Locate each line in the items below that contains the string "visualSharp", and copy those lines. Uppercase and lowercase letters must match.
[start of Provided records]
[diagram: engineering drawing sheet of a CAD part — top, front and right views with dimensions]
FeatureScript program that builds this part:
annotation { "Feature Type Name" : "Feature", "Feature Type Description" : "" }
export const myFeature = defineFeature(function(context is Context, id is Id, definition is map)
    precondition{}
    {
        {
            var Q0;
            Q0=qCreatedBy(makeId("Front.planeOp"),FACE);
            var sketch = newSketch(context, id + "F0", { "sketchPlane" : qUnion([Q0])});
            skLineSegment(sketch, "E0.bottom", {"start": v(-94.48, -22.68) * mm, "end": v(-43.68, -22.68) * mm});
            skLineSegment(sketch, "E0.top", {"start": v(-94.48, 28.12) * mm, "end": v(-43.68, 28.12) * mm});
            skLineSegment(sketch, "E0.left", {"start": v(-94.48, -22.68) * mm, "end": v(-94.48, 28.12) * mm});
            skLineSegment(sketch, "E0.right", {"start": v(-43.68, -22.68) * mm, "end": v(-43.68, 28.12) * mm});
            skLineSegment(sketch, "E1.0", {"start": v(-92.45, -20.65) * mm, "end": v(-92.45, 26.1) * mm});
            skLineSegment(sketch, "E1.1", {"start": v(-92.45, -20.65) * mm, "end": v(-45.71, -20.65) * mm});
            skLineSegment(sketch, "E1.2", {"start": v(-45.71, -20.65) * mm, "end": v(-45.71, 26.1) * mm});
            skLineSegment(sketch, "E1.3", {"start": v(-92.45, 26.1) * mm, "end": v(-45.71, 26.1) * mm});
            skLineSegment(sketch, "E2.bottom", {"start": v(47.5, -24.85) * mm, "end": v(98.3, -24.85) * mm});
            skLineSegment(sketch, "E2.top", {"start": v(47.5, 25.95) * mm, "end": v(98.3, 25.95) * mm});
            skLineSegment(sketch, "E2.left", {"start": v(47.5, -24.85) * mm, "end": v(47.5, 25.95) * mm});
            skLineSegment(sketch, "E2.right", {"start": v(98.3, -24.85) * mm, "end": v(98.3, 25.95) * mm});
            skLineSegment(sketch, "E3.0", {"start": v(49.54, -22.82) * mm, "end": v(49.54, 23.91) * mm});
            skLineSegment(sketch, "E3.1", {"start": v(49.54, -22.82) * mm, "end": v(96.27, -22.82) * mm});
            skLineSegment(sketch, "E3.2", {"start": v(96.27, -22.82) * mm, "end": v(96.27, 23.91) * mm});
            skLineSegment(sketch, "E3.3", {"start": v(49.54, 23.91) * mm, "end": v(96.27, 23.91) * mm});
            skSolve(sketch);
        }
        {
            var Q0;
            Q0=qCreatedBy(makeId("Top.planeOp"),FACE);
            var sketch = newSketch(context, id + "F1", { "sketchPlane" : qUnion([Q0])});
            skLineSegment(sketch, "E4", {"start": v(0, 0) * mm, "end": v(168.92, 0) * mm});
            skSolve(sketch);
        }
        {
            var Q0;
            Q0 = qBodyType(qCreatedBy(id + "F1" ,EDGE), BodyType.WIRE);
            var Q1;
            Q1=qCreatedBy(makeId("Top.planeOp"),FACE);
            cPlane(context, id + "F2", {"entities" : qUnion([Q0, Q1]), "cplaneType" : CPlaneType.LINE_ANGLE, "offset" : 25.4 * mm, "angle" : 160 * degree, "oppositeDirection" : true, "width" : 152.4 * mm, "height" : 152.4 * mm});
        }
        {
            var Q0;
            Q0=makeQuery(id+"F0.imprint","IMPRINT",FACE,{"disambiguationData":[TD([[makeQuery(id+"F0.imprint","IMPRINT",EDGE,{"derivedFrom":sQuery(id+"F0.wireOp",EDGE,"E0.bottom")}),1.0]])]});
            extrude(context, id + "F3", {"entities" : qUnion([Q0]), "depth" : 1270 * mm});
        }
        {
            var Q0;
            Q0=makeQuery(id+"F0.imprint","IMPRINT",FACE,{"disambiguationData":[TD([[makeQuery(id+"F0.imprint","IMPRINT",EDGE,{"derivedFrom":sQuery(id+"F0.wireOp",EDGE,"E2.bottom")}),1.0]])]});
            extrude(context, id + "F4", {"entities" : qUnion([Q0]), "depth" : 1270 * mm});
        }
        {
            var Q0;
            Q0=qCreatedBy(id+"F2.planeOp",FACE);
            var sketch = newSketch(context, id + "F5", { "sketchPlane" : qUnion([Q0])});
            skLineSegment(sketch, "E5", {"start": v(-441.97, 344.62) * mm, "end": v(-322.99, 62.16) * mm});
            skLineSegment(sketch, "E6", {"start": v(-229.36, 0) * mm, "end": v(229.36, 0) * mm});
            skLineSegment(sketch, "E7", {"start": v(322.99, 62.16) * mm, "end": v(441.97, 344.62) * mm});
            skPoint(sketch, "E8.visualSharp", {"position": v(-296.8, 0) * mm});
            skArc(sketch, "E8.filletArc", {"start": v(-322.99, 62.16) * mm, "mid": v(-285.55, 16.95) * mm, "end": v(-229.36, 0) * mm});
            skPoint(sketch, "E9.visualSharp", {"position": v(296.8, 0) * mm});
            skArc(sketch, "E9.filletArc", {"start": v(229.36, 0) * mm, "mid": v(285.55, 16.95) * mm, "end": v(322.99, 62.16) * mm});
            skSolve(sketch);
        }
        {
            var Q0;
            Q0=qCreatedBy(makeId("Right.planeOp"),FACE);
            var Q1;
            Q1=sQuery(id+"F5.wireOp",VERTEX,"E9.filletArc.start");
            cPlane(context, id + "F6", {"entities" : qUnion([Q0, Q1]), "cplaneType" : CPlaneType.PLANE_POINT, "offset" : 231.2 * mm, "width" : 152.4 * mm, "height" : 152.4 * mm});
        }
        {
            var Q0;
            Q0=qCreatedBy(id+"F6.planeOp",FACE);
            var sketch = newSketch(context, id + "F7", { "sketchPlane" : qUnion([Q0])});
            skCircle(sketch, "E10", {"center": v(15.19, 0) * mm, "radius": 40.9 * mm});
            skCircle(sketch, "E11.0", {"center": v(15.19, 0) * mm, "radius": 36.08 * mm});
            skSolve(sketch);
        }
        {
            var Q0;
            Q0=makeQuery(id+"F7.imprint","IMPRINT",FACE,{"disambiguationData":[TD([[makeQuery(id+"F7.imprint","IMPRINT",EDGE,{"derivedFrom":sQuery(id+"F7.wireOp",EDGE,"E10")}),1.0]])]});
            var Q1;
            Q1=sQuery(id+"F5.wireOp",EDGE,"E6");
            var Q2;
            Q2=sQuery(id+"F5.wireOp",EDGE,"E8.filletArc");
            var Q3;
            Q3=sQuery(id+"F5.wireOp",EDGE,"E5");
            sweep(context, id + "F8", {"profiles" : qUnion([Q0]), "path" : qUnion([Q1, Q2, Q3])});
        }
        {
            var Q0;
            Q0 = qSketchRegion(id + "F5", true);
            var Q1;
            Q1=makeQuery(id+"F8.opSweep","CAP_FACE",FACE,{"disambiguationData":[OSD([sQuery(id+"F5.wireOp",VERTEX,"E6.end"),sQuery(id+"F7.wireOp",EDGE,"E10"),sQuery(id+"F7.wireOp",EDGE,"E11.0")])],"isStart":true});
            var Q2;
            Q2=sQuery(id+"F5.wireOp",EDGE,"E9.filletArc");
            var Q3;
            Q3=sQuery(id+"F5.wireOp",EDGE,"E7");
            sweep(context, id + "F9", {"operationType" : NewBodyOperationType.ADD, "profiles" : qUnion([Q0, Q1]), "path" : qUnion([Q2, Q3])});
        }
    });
[end of Provided records]
• **Task result**:
            skPoint(sketch, "E8.visualSharp", {"position": v(-296.8, 0) * mm});
            skPoint(sketch, "E9.visualSharp", {"position": v(296.8, 0) * mm});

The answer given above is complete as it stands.